Recorded data
============================================================
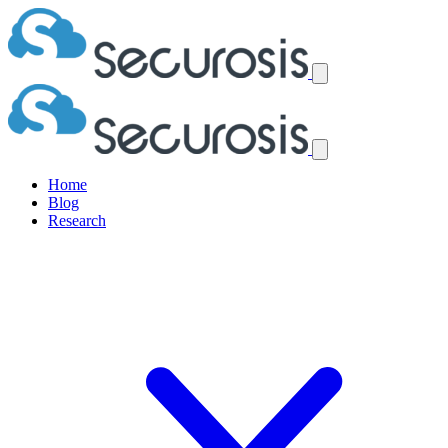
Home
Blog
Research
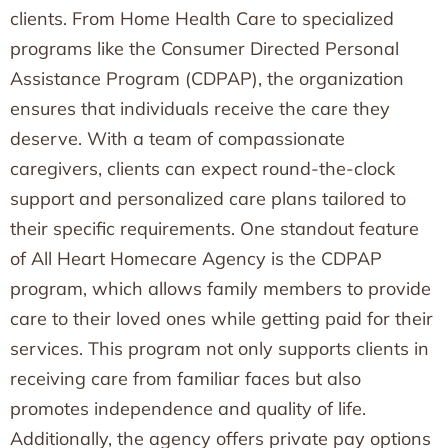
clients. From Home Health Care to specialized
programs like the Consumer Directed Personal
Assistance Program (CDPAP), the organization
ensures that individuals receive the care they
deserve. With a team of compassionate
caregivers, clients can expect round-the-clock
support and personalized care plans tailored to
their specific requirements. One standout feature
of All Heart Homecare Agency is the CDPAP
program, which allows family members to provide
care to their loved ones while getting paid for their
services. This program not only supports clients in
receiving care from familiar faces but also
promotes independence and quality of life.
Additionally, the agency offers private pay options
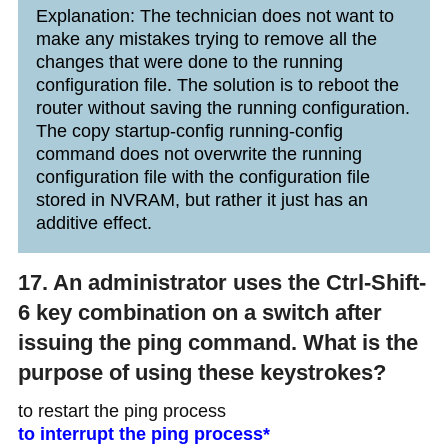
Explanation: The technician does not want to
make any mistakes trying to remove all the
changes that were done to the running
configuration file. The solution is to reboot the
router without saving the running configuration.
The copy startup-config running-config
command does not overwrite the running
configuration file with the configuration file
stored in NVRAM, but rather it just has an
additive effect.
17. An administrator uses the Ctrl-Shift-
6 key combination on a switch after
issuing the ping command. What is the
purpose of using these keystrokes?
to restart the ping process
to interrupt the ping process*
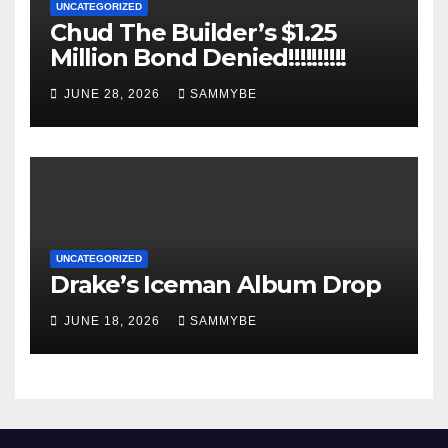
UNCATEGORIZED
Chud The Builder’s $1.25
Million Bond Denied!!!!!!!!!!
JUNE 28, 2026
SAMMYBE
UNCATEGORIZED
Drake’s Iceman Album Drop
JUNE 18, 2026
SAMMYBE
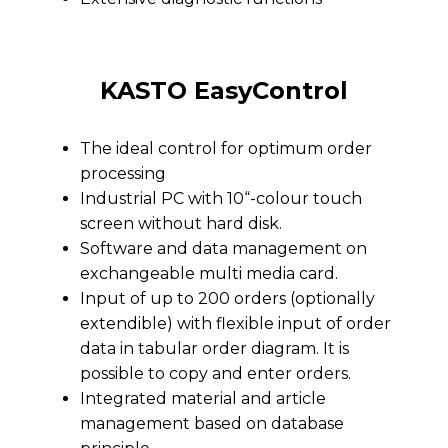
KASTO EasyControl
The ideal control for optimum order
processing
Industrial PC with 10“-colour touch
screen without hard disk.
Software and data management on
exchangeable multi media card.
Input of up to 200 orders (optionally
extendible) with flexible input of order
data in tabular order diagram. It is
possible to copy and enter orders.
Integrated material and article
management based on database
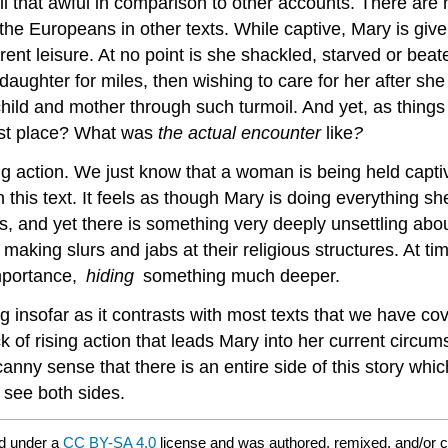
ll that awful in comparison to other accounts. There are
e Europeans in other texts. While captive, Mary is given
rent leisure. At no point is she shackled, starved or be
aughter for miles, then wishing to care for her after she h
 child and mother through such turmoil. And yet, as thing
rst place? What was
the actual encounter
like
?
g action. We just know that a woman is being held captiv
 this text. It feels as though Mary is doing everything sh
, and yet there is something very deeply unsettling abou
aking slurs and jabs at their religious structures. At tim
importance,
hiding
something much deeper.
ng insofar as it contrasts with most texts that we have c
k of rising action that leads Mary into her current circu
nny sense that there is an entire side of this story which
 see both sides.
d under a
CC BY-SA 4.0
license and was authored, remixed, and/or 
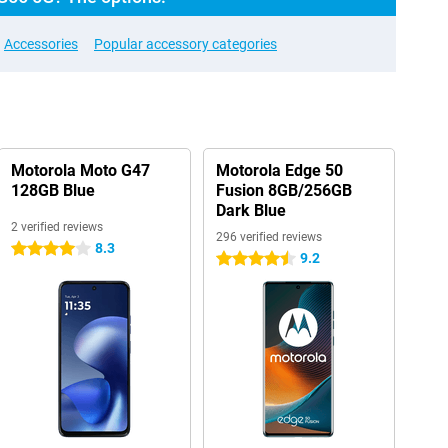
Accessories
Popular accessory categories
Motorola Moto G47
Motorola Edge 50
128GB Blue
Fusion 8GB/256GB
Dark Blue
2 verified reviews
296 verified reviews
8.3
4 stars
9.2
4.5 stars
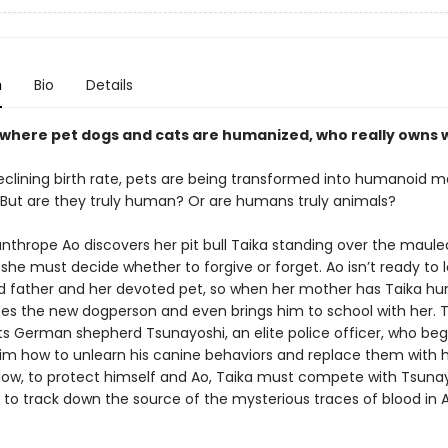
n
Bio
Details
d where pet dogs and cats are humanized, who really owns
eclining birth rate, pets are being transformed into humanoid
. But are they truly human? Or are humans truly animals?
thrope Ao discovers her pit bull Taika standing over the maule
 she must decide whether to forgive or forget. Ao isn’t ready to 
d father and her devoted pet, so when her mother has Taika h
s the new dogperson and even brings him to school with her. T
s German shepherd Tsunayoshi, an elite police officer, who beg
im how to unlearn his canine behaviors and replace them with
ow, to protect himself and Ao, Taika must compete with Tsunay
t to track down the source of the mysterious traces of blood in A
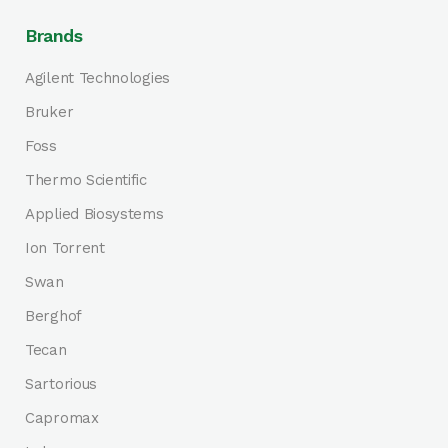
Brands
Agilent Technologies
Bruker
Foss
Thermo Scientific
Applied Biosystems
Ion Torrent
Swan
Berghof
Tecan
Sartorious
Capromax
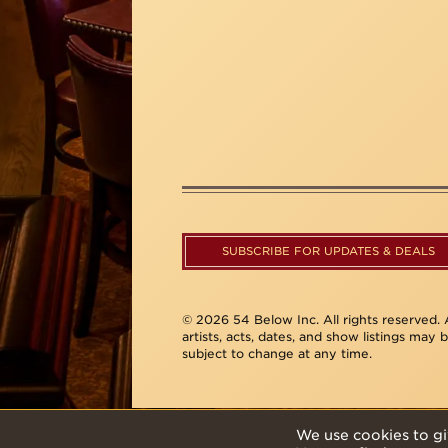
SUBSCRIBE FOR UPDATES & DEALS
© 2026 54 Below Inc. All rights reserved. A
artists, acts, dates, and show listings may 
subject to change at any time.
We use cookies to gi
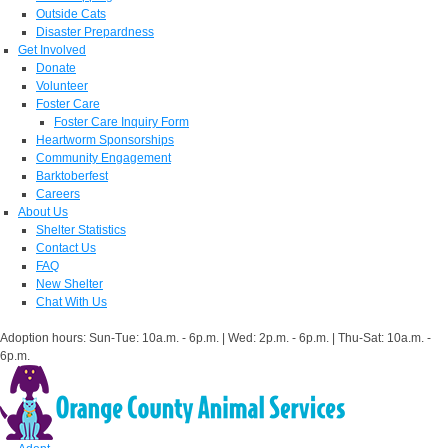
Outside Cats
Disaster Prepardness
Get Involved
Donate
Volunteer
Foster Care
Foster Care Inquiry Form
Heartworm Sponsorships
Community Engagement
Barktoberfest
Careers
About Us
Shelter Statistics
Contact Us
FAQ
New Shelter
Chat With Us
Adoption hours: Sun-Tue: 10a.m. - 6p.m. | Wed: 2p.m. - 6p.m. | Thu-Sat: 10a.m. -
6p.m.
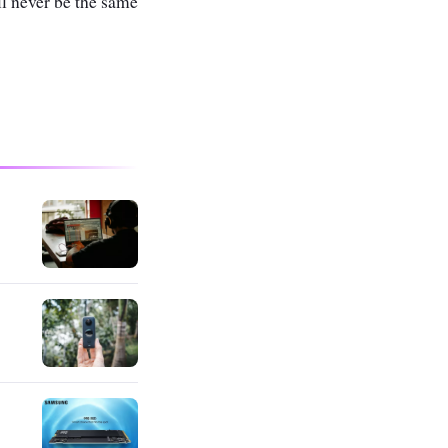
l never be the same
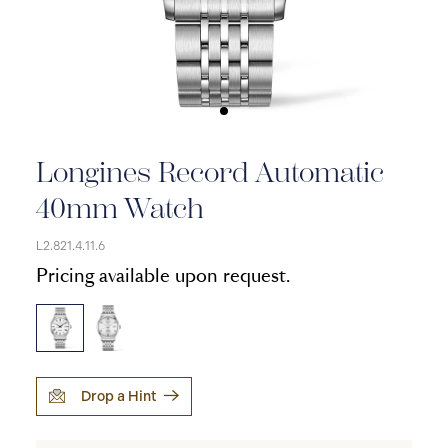
Longines Record Automatic
40mm Watch
L2.821.4.11.6
Pricing available upon request.
Drop a Hint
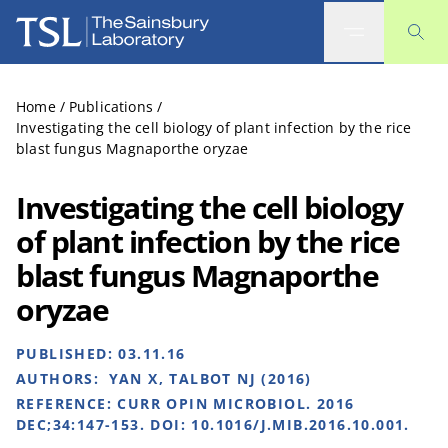
The Sainsbury Laboratory
Home
/
Publications
/
Investigating the cell biology of plant infection by the rice
blast fungus Magnaporthe oryzae
Investigating the cell biology
of plant infection by the rice
blast fungus Magnaporthe
oryzae
PUBLISHED:
03.11.16
AUTHORS:
YAN X, TALBOT NJ (2016)
REFERENCE:
CURR OPIN MICROBIOL. 2016
DEC;34:147-153. DOI: 10.1016/J.MIB.2016.10.001.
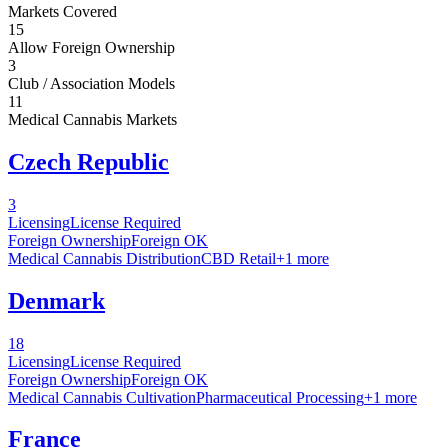
Markets Covered
15
Allow Foreign Ownership
3
Club / Association Models
11
Medical Cannabis Markets
Czech Republic
3
Licensing
License Required
Foreign Ownership
Foreign OK
Medical Cannabis Distribution
CBD Retail
+
1
more
Denmark
18
Licensing
License Required
Foreign Ownership
Foreign OK
Medical Cannabis Cultivation
Pharmaceutical Processing
+
1
more
France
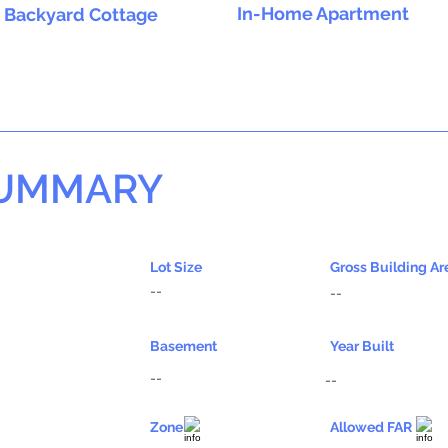
In-Home Apartment
Backyard Cottage
SUMMARY
Lot Size
Gross Building Ar
--
--
Basement
Year Built
--
--
Zone
Allowed FAR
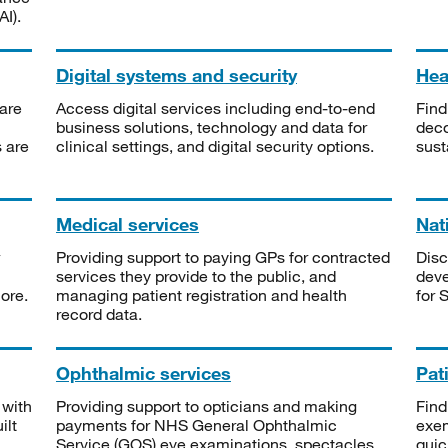
I).
Digital systems and security
Heal
are
Access digital services including end-to-end
Find
business solutions, technology and data for
deco
s are
clinical settings, and digital security options.
sust
Medical services
Nat
Providing support to paying GPs for contracted
Disc
services they provide to the public, and
deve
ore.
managing patient registration and health
for 
record data.
Ophthalmic services
Pat
 with
Providing support to opticians and making
Find
ilt
payments for NHS General Ophthalmic
exe
Service (GOS) eye examinations, spectacles
quic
============================================================
# Activity:
Without the pictures, give back every record precisely as shown.

# Exercise solution:
Home
Blog
Research
clients. From Home Health Care to specialized
programs like the Consumer Directed Personal
Assistance Program (CDPAP), the organization
ensures that individuals receive the care they
deserve. With a team of compassionate
caregivers, clients can expect round-the-clock
support and personalized care plans tailored to
their specific requirements. One standout feature
of All Heart Homecare Agency is the CDPAP
program, which allows family members to provide
care to their loved ones while getting paid for their
services. This program not only supports clients in
receiving care from familiar faces but also
promotes independence and quality of life.
Additionally, the agency offers private pay options
Explanation: The technician does not want to
make any mistakes trying to remove all the
changes that were done to the running
configuration file. The solution is to reboot the
router without saving the running configuration.
The copy startup-config running-config
command does not overwrite the running
configuration file with the configuration file
stored in NVRAM, but rather it just has an
additive effect.
17. An administrator uses the Ctrl-Shift-
6 key combination on a switch after
issuing the ping command. What is the
purpose of using these keystrokes?
to restart the ping process
to interrupt the ping process*
UNCATEGORIZED
Chud The Builder’s $1.25
Million Bond Denied!!!!!!!!!!
JUNE 28, 2026
SAMMYBE
UNCATEGORIZED
Drake’s Iceman Album Drop
JUNE 18, 2026
SAMMYBE
KASTO EasyControl
The ideal control for optimum order
processing
Industrial PC with 10“-colour touch
screen without hard disk.
Software and data management on
exchangeable multi media card.
Input of up to 200 orders (optionally
extendible) with flexible input of order
data in tabular order diagram. It is
possible to copy and enter orders.
Integrated material and article
management based on database
ll that awful in comparison to other accounts. There are
e Europeans in other texts. While captive, Mary is given
rent leisure. At no point is she shackled, starved or be
aughter for miles, then wishing to care for her after she h
 child and mother through such turmoil. And yet, as thing
rst place? What was
the actual encounter
like
?
g action. We just know that a woman is being held captiv
 this text. It feels as though Mary is doing everything sh
, and yet there is something very deeply unsettling abou
aking slurs and jabs at their religious structures. At tim
importance,
hiding
something much deeper.
ng insofar as it contrasts with most texts that we have c
k of rising action that leads Mary into her current circu
nny sense that there is an entire side of this story which
 see both sides.
d under a
CC BY-SA 4.0
license and was authored, remixed, and/or 
Accessories
Popular accessory categories
Motorola Moto G47
Motorola Edge 50
128GB Blue
Fusion 8GB/256GB
Dark Blue
2 verified reviews
296 verified reviews
8.3
4 stars
9.2
4.5 stars
n
Bio
Details
d where pet dogs and cats are humanized, who really owns
eclining birth rate, pets are being transformed into humanoid
. But are they truly human? Or are humans truly animals?
thrope Ao discovers her pit bull Taika standing over the maule
 she must decide whether to forgive or forget. Ao isn’t ready to 
d father and her devoted pet, so when her mother has Taika h
s the new dogperson and even brings him to school with her. T
s German shepherd Tsunayoshi, an elite police officer, who beg
im how to unlearn his canine behaviors and replace them with
ow, to protect himself and Ao, Taika must compete with Tsunay
t to track down the source of the mysterious traces of blood in A
Brands
Agilent Technologies
Bruker
Foss
Thermo Scientific
Applied Biosystems
Ion Torrent
Swan
Berghof
Tecan
Sartorious
Capromax
SUBSCRIBE FOR UPDATES & DEALS
© 2026 54 Below Inc. All rights reserved. A
artists, acts, dates, and show listings may 
subject to change at any time.
We use cookies to gi
Outside Cats
Disaster Prepardness
Get Involved
Donate
Volunteer
Foster Care
Foster Care Inquiry Form
Heartworm Sponsorships
Community Engagement
Barktoberfest
Careers
About Us
Shelter Statistics
Contact Us
FAQ
New Shelter
Chat With Us
Adoption hours: Sun-Tue: 10a.m. - 6p.m. | Wed: 2p.m. - 6p.m. | Thu-Sat: 10a.m. -
6p.m.
l never be the same
Longines Record Automatic
40mm Watch
L2.821.4.11.6
Pricing available upon request.
Drop a Hint
The Sainsbury Laboratory
Home
/
Publications
/
Investigating the cell biology of plant infection by the rice
blast fungus Magnaporthe oryzae
Investigating the cell biology
of plant infection by the rice
blast fungus Magnaporthe
oryzae
PUBLISHED:
03.11.16
AUTHORS:
YAN X, TALBOT NJ (2016)
REFERENCE:
CURR OPIN MICROBIOL. 2016
DEC;34:147-153. DOI: 10.1016/J.MIB.2016.10.001.
Markets Covered
15
Allow Foreign Ownership
3
Club / Association Models
11
Medical Cannabis Markets
Czech Republic
3
Licensing
License Required
Foreign Ownership
Foreign OK
Medical Cannabis Distribution
CBD Retail
+
1
more
Denmark
18
Licensing
License Required
Foreign Ownership
Foreign OK
Medical Cannabis Cultivation
Pharmaceutical Processing
+
1
more
France
In-Home Apartment
Backyard Cottage
SUMMARY
Lot Size
Gross Building Ar
--
--
Basement
Year Built
--
--
Zone
Allowed FAR
I).
Digital systems and security
Heal
are
Access digital services including end-to-end
Find
business solutions, technology and data for
deco
s are
clinical settings, and digital security options.
sust
Medical services
Nat
Providing support to paying GPs for contracted
Disc
services they provide to the public, and
deve
ore.
managing patient registration and health
for 
record data.
Ophthalmic services
Pat
 with
Providing support to opticians and making
Find
ilt
payments for NHS General Ophthalmic
exe
Service (GOS) eye examinations, spectacles
quic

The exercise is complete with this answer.